* [YOUR ASSIGNMENT] If pictures appear among the lines below, leave them out while you return exactly the lines from the one with "- Kamera, Ses, Video, Harita, Internet, SMS, Arama" through the one with "Installing extra packages".

Plain-text document sources:
^^^^^^^^^^^^^^^^

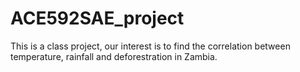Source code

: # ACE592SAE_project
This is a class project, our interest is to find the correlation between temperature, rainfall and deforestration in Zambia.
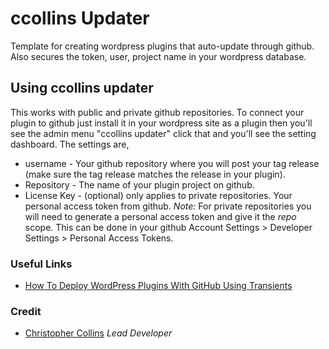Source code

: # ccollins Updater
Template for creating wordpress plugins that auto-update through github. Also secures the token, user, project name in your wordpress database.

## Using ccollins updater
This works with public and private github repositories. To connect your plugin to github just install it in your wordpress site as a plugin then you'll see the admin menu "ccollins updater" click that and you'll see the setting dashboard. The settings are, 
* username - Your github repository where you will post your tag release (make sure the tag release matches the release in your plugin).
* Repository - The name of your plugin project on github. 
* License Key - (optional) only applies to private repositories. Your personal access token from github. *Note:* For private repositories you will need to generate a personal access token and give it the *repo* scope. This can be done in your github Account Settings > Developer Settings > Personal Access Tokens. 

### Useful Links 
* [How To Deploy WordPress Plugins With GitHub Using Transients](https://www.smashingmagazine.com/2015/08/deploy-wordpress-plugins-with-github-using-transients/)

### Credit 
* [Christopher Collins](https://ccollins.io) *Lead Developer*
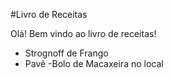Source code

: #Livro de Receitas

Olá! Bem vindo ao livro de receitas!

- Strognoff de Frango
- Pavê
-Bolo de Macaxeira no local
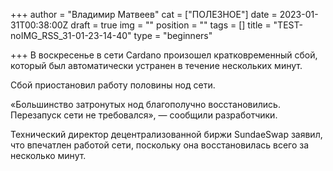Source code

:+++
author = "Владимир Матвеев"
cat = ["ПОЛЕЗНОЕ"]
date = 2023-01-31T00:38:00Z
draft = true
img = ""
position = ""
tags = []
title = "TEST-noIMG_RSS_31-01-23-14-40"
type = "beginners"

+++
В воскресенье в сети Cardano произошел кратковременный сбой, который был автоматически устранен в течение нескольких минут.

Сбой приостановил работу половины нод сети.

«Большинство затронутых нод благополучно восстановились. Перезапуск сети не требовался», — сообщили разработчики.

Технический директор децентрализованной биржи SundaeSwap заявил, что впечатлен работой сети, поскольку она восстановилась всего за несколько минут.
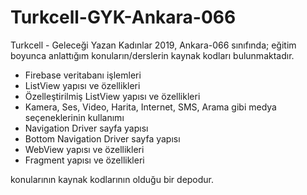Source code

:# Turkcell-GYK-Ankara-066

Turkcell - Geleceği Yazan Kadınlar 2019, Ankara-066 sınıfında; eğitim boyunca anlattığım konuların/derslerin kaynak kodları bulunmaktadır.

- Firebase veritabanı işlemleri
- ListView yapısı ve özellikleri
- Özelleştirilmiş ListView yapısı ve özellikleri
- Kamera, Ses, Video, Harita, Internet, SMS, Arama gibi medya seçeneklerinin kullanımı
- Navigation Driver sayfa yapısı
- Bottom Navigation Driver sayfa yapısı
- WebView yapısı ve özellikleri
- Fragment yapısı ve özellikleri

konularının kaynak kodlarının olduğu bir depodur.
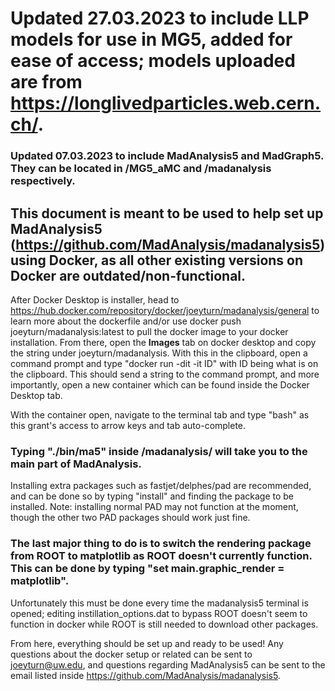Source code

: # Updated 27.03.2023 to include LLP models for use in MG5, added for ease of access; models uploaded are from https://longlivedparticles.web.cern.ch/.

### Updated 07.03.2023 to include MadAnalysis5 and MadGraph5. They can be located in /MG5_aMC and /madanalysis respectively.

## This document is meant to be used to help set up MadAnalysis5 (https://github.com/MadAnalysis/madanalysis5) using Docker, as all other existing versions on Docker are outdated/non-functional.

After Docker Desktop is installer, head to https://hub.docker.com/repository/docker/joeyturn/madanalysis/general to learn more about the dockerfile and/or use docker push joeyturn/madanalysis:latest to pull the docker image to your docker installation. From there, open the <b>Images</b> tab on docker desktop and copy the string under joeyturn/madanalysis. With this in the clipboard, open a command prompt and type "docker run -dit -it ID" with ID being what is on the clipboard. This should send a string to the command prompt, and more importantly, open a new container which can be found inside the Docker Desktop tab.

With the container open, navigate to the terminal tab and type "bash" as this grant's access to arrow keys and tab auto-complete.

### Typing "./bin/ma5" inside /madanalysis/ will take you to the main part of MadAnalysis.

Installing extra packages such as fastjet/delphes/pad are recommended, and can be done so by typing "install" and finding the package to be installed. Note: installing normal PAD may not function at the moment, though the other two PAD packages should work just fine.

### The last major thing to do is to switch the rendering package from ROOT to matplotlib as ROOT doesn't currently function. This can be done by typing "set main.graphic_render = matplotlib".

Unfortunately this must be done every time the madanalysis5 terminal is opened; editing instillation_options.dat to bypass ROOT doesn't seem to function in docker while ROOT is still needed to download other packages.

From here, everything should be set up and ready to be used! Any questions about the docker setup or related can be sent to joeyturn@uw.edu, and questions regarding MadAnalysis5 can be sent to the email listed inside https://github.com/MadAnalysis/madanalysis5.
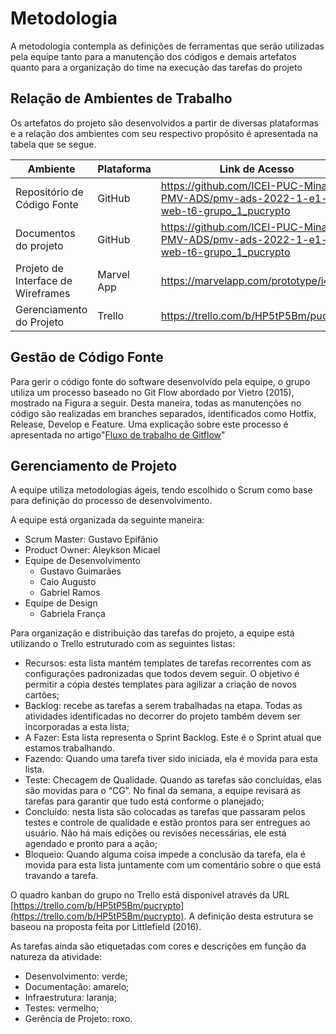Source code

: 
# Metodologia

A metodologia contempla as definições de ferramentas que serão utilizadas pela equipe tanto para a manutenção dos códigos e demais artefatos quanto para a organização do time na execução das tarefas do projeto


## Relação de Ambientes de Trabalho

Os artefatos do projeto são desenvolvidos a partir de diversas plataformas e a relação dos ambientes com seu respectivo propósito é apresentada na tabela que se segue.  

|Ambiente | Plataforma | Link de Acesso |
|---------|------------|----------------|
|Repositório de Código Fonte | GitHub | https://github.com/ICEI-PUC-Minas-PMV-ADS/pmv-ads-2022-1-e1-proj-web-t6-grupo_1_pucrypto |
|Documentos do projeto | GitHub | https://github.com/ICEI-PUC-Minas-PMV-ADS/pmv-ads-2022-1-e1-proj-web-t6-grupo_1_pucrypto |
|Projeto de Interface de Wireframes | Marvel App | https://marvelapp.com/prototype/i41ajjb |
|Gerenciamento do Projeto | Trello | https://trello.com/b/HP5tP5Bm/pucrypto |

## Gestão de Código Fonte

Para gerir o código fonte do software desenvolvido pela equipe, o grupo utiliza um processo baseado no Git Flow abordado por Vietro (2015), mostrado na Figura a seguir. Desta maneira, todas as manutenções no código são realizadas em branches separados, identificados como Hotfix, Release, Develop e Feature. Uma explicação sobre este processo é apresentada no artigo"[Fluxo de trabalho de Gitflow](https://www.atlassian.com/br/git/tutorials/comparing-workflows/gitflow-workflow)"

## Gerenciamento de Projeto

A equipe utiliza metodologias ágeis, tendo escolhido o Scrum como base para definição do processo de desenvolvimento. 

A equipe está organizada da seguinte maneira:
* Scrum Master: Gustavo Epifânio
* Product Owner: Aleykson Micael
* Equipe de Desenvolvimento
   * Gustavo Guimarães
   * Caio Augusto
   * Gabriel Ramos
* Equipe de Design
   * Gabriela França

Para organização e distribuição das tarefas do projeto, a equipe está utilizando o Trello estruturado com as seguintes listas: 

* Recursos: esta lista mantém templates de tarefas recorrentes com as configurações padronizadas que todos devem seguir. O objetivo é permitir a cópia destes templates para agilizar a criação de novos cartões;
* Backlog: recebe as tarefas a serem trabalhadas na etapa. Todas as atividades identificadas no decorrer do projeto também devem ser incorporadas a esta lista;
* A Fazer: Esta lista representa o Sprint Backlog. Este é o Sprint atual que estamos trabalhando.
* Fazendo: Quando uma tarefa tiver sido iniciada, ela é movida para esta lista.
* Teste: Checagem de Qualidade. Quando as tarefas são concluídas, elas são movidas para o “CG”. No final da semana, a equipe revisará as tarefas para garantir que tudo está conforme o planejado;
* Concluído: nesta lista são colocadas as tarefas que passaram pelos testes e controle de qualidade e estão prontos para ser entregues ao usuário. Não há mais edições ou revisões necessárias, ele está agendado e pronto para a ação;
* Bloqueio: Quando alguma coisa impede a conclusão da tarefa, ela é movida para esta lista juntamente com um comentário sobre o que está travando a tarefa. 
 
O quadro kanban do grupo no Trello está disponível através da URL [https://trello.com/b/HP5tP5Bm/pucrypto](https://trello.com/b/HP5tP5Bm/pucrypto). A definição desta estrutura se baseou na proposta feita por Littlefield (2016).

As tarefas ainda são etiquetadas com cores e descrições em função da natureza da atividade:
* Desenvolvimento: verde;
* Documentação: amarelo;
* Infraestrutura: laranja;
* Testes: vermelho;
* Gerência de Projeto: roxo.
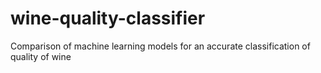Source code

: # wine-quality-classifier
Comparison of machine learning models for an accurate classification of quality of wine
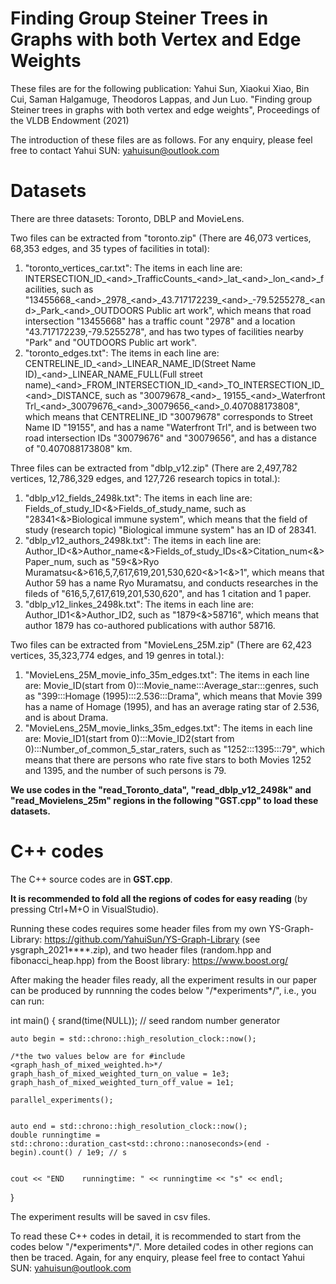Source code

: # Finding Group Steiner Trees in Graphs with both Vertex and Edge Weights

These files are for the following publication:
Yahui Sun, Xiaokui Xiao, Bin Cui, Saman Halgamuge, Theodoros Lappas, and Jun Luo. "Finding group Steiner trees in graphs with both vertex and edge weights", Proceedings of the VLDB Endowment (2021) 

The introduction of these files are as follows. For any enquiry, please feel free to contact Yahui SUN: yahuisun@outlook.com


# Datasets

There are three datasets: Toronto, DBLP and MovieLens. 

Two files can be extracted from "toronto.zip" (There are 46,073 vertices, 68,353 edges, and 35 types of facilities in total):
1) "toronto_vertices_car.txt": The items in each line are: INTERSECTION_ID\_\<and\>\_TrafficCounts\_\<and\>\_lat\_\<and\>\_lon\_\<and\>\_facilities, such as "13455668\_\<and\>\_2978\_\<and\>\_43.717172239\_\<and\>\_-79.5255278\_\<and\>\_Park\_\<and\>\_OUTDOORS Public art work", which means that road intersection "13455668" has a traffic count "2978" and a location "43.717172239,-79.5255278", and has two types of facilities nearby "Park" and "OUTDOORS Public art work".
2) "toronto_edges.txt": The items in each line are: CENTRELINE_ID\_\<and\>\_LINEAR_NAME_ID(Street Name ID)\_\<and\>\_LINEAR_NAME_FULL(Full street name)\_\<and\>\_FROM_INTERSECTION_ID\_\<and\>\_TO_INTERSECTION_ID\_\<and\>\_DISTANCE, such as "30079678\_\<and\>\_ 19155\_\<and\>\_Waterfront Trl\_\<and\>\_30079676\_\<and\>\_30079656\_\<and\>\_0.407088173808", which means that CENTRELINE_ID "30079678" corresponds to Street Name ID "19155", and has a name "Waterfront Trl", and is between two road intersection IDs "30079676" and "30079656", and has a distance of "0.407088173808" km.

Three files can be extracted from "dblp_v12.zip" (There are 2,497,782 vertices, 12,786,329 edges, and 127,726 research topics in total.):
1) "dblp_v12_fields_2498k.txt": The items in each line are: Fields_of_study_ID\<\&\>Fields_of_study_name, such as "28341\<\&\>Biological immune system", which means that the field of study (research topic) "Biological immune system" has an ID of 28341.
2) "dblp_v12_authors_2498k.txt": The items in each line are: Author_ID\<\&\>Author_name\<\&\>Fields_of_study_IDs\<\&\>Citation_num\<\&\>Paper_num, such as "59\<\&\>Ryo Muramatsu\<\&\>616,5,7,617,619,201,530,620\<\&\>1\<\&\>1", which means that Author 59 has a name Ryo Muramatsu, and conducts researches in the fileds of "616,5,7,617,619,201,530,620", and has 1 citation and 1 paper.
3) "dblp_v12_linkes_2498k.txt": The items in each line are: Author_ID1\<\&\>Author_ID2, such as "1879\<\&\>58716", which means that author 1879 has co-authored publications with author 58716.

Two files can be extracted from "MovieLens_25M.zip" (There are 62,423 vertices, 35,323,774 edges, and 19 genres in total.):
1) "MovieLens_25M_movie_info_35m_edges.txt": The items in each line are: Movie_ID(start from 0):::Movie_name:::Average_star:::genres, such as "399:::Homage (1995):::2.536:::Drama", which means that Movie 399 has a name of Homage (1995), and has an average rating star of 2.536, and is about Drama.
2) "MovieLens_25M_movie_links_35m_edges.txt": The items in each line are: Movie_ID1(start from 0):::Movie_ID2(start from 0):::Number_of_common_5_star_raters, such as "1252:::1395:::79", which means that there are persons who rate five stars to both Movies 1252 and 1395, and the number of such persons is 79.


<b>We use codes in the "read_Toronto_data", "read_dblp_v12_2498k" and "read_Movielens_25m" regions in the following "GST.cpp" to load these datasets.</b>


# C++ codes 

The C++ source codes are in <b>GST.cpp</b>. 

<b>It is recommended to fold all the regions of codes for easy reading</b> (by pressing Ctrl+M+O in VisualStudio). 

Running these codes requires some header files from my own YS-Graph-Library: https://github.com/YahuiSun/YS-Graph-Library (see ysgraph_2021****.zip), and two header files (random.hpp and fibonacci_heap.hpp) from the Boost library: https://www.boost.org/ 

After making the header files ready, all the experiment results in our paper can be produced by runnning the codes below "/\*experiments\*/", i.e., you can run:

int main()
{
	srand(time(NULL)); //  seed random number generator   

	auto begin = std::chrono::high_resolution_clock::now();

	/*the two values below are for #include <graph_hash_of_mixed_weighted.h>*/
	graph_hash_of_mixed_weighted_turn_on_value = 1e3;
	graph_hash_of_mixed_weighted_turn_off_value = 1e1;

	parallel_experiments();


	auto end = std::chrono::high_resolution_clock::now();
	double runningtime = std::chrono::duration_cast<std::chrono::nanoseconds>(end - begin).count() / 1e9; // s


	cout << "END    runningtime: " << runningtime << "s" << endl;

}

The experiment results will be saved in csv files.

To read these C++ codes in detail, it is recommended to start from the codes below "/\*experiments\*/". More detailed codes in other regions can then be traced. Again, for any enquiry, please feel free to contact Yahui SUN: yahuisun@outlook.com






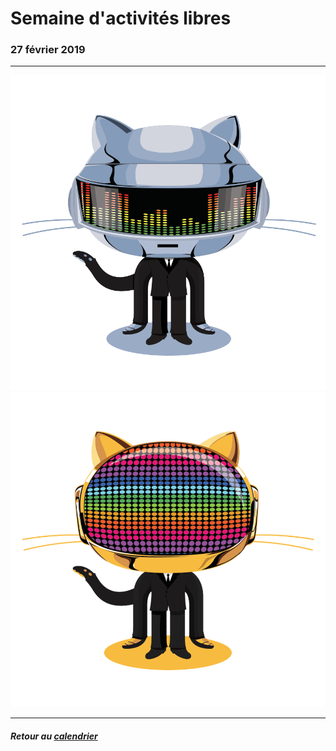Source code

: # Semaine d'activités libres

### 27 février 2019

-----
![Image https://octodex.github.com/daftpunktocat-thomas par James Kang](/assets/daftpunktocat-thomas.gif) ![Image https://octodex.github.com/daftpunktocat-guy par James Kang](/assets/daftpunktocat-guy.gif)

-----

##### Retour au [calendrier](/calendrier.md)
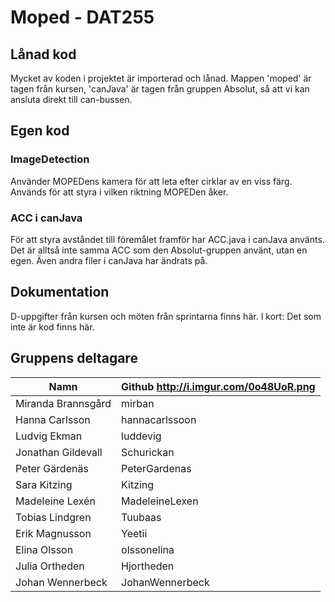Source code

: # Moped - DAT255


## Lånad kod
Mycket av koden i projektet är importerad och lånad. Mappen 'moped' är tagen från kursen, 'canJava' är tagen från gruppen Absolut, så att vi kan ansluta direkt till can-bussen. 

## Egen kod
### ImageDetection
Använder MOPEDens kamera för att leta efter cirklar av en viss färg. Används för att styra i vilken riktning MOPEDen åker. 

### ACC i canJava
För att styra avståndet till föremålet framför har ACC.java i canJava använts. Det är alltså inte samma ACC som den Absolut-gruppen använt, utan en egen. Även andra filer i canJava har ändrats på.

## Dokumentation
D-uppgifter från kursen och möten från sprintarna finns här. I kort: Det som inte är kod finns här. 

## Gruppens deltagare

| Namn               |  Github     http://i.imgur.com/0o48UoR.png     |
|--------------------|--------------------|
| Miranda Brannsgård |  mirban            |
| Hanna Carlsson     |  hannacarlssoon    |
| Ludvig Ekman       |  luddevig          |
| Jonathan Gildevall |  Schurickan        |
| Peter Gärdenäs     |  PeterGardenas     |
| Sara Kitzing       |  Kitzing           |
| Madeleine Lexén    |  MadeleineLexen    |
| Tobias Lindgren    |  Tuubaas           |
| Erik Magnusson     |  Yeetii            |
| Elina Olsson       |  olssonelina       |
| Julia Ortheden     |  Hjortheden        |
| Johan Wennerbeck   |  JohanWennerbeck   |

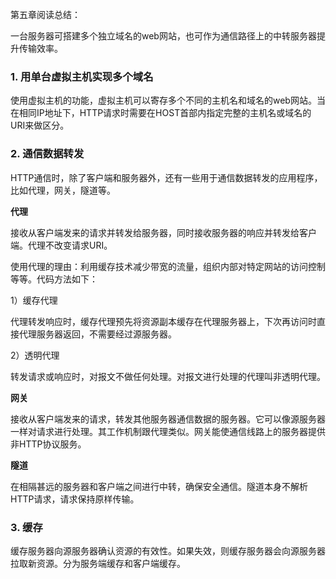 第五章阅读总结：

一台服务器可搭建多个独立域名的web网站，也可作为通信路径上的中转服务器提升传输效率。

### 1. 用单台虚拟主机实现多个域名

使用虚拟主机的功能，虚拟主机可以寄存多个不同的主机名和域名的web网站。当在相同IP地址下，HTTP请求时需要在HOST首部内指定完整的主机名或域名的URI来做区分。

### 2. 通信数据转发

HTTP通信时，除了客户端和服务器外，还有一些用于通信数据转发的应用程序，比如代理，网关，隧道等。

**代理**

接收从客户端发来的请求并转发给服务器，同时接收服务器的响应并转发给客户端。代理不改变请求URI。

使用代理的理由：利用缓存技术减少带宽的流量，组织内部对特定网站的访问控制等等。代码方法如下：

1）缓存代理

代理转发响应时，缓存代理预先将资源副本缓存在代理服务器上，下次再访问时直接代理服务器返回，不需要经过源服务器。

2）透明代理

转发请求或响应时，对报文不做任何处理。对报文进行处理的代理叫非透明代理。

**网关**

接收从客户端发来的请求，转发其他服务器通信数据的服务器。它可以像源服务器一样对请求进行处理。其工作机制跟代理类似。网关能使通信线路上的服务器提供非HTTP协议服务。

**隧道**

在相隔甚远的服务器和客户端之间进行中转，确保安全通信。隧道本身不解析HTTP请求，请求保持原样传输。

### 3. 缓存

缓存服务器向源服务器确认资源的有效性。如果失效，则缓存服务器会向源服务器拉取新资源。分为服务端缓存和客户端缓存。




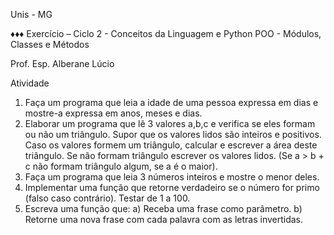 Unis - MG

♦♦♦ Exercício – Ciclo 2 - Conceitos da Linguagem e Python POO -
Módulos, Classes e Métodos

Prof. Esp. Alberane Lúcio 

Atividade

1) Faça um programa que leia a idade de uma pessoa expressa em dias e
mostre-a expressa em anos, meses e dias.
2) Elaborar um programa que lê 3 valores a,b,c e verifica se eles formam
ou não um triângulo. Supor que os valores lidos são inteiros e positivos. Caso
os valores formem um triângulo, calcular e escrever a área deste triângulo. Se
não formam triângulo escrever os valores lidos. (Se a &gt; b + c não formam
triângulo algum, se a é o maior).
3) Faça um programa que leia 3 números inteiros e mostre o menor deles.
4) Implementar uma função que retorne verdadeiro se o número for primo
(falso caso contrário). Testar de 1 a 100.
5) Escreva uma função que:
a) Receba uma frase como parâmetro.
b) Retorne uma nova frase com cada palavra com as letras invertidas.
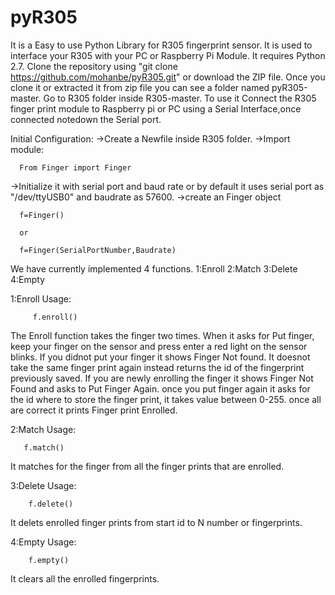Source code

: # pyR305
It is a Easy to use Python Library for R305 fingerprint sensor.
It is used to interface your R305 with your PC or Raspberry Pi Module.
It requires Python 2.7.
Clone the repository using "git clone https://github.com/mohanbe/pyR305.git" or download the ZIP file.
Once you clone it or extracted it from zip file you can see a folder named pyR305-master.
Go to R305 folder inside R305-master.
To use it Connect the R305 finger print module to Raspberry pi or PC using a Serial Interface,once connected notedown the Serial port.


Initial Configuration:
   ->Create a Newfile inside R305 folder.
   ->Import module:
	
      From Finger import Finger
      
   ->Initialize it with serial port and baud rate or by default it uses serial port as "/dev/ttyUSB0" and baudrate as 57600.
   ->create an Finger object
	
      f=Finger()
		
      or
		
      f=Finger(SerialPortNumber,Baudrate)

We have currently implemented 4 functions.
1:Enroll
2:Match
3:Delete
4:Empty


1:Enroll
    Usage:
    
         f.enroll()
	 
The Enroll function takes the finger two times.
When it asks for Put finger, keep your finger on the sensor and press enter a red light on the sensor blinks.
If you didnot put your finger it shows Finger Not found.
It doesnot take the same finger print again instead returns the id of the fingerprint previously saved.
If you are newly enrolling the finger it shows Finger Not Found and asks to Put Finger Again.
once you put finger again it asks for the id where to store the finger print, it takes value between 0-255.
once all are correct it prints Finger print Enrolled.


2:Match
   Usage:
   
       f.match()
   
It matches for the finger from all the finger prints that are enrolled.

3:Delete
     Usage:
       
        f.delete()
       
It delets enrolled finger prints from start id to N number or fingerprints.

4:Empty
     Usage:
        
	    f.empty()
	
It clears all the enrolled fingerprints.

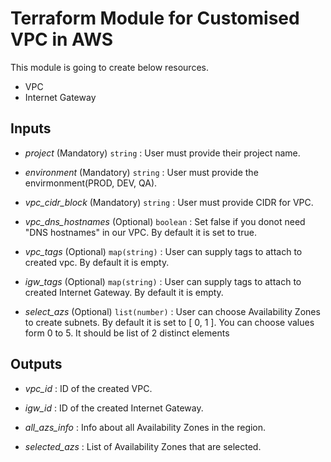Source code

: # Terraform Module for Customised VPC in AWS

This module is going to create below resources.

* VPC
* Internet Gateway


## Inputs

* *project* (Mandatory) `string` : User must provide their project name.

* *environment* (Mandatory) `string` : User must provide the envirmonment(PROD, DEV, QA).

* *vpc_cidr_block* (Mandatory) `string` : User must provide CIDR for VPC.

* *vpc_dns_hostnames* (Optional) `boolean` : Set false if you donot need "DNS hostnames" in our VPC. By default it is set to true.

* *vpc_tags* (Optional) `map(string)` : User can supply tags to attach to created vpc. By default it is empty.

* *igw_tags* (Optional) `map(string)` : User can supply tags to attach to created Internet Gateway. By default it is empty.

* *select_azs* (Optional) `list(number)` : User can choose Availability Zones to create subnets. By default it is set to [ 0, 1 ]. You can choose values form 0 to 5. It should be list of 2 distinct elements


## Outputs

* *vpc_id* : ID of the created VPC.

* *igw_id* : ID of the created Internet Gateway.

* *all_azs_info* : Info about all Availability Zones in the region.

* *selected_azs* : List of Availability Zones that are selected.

^^^^^^^^^^^^^^^^

* [TASK ANSWER]
- Kamera, Ses, Video, Harita, Internet, SMS, Arama gibi medya seçeneklerinin kullanımı
- Navigation Driver sayfa yapısı
- Bottom Navigation Driver sayfa yapısı
- WebView yapısı ve özellikleri
- Fragment yapısı ve özellikleri

konularının kaynak kodlarının olduğu bir depodur.
Source code

: # Updated 27.03.2023 to include LLP models for use in MG5, added for ease of access; models uploaded are from https://longlivedparticles.web.cern.ch/.

### Updated 07.03.2023 to include MadAnalysis5 and MadGraph5. They can be located in /MG5_aMC and /madanalysis respectively.

## This document is meant to be used to help set up MadAnalysis5 (https://github.com/MadAnalysis/madanalysis5) using Docker, as all other existing versions on Docker are outdated/non-functional.

After Docker Desktop is installer, head to https://hub.docker.com/repository/docker/joeyturn/madanalysis/general to learn more about the dockerfile and/or use docker push joeyturn/madanalysis:latest to pull the docker image to your docker installation. From there, open the <b>Images</b> tab on docker desktop and copy the string under joeyturn/madanalysis. With this in the clipboard, open a command prompt and type "docker run -dit -it ID" with ID being what is on the clipboard. This should send a string to the command prompt, and more importantly, open a new container which can be found inside the Docker Desktop tab.

With the container open, navigate to the terminal tab and type "bash" as this grant's access to arrow keys and tab auto-complete.

### Typing "./bin/ma5" inside /madanalysis/ will take you to the main part of MadAnalysis.

Installing extra packages such as fastjet/delphes/pad are recommended, and can be done so by typing "install" and finding the package to be installed. Note: installing normal PAD may not function at the moment, though the other two PAD packages should work just fine.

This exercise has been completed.